Slide 13 - Diapositive

Opdracht
  • Lees bron 2 op blz 89 boek
  • Maak daarna opgave 3 en 4
  • Hoe: stil en zelfstandig 
    e.v.t. fluisterend overleg tweetal naast elkaar
  • Tijd: 10 minuten (daarna kort klassikaal bespreken)
  • Klaar: ga verder met opgave 5 t/m 9

timer
10:00

Slide 14 - Diapositive

Vraag 3: Waarom startersaftrek?
  • In het begin maken startende ondernemers veel kosten en weinig omzet. Dan kunnen ze een extra aftrek goed gebruiken.

Slide 15 - Diapositive

Vraag 4: Belastbare winst jaar 1?
Winst € 27.500
- startersaftrek € 2.123
- zelfstandigenaftrek € 7.280
= € 18.097 (resterende winst) 
Over resterende winst bereken je de 14% MKB-vrijstelling:
- 14% van €18.097 = € 2.533,58
18.097 - 2.533,58= € 15.563,42 afgerond € 15.563,-

Slide 16 - Diapositive

Zelf aan de slag
  • Lees bron bron 3 en maak opdracht 5
  • Lees bron 4 t/m 7 en maak opdracht 6 en 7

Slide 17 - Diapositive

Huiswerk
  • Lees paragraaf 3.3 helemaal
  • Lees bron bron 3 en maak opdracht 5
  • Lees bron 4 t/m 7 en maak opdracht 6 en 7
  • Maak opdracht 8 en 9
  • Kijk de opdrachten na met andere kleur pen

Slide 18 - Diapositive

Antwoord vraag 5 par 3.3.
Het gaat om een eenmanszaak en hij is privé ook failliet. Voor de schuldeisers wordt daarom ook naar zijn persoonlijke situatie gekeken.’ Hieruit blijkt dat het privégeld van de eigenaar niet veilig is bij een faillissement.
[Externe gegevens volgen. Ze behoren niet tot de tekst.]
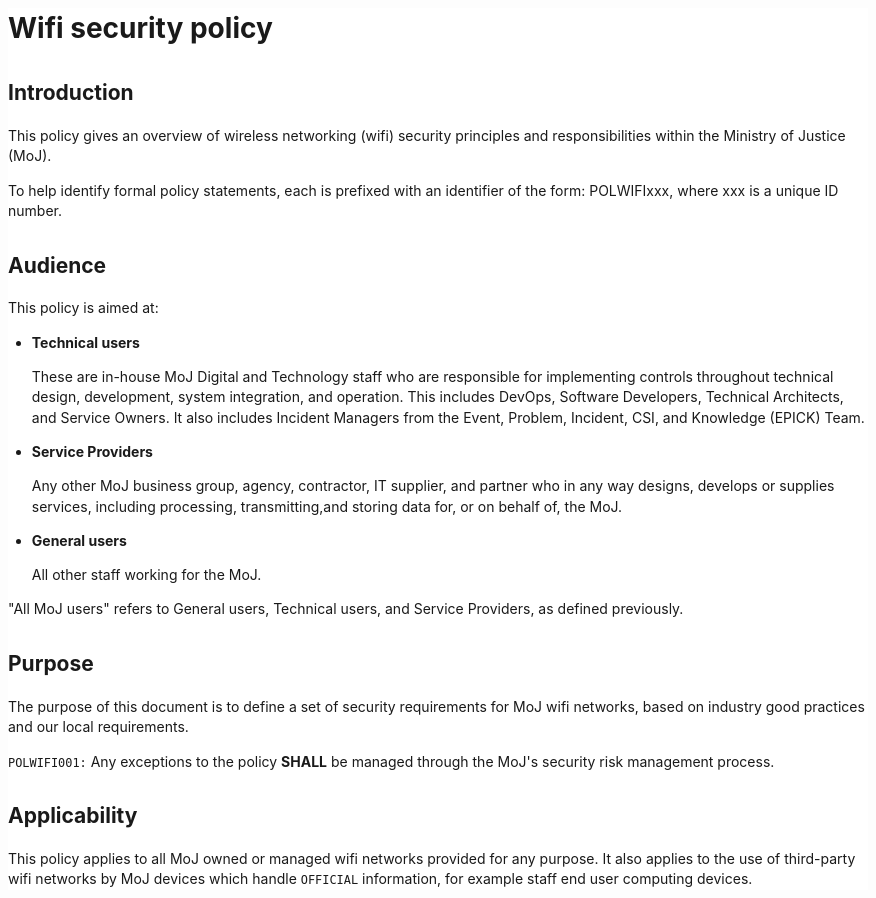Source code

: # Wifi security policy

## Introduction

This policy gives an overview of wireless networking \(wifi\) security principles and responsibilities within the Ministry of Justice \(MoJ\).

To help identify formal policy statements, each is prefixed with an identifier of the form: POLWIFIxxx, where xxx is a unique ID number.

## Audience

This policy is aimed at:

<a name="technical-users"></a>

-   **Technical users**

    These are in-house MoJ Digital and Technology staff who are responsible for implementing controls throughout technical design, development, system integration, and operation. This includes DevOps, Software Developers, Technical Architects, and Service Owners. It also includes Incident Managers from the Event, Problem, Incident, CSI, and Knowledge \(EPICK\) Team.

<a name="service-providers"></a>

-   **Service Providers**

    Any other MoJ business group, agency, contractor, IT supplier, and partner who in any way designs, develops or supplies services, including processing, transmitting,and storing data for, or on behalf of, the MoJ.

<a name="general-users"></a>

-   **General users**

    All other staff working for the MoJ.


"All MoJ users" refers to General users, Technical users, and Service Providers, as defined previously.

## Purpose

The purpose of this document is to define a set of security requirements for MoJ wifi networks, based on industry good practices and our local requirements.

`POLWIFI001:` Any exceptions to the policy **SHALL** be managed through the MoJ's security risk management process.

## Applicability

This policy applies to all MoJ owned or managed wifi networks provided for any purpose. It also applies to the use of third-party wifi networks by MoJ devices which handle `OFFICIAL` information, for example staff end user computing devices.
Het privégeld gaat waarschijnlijk naar de schuldeisers van het bedrijf.

Slide 19 - Diapositive

Antwoord vraag 6 en 7 par 3.3.
Vraag 6:
Het meest voor de hand ligt B. Met een tekstverwerker kom je al ver. 
Bij A en D zijn grotere investeringen nodig zoals machines etc. 
Bij C is gespecialiseerde software nodig en de branche is erg complex geworden.
Vraag 7: B en C

Slide 20 - Diapositive

Antwoord vraag 8 en 9 par 3.3.
Vraag 8:
a De eigenaren zijn aansprakelijk voor alle schulden.
b Het werk kan worden verdeeld, bij ziekte kan het werk (voor een deel) doorgaan, er kan meer geld opgebracht worden.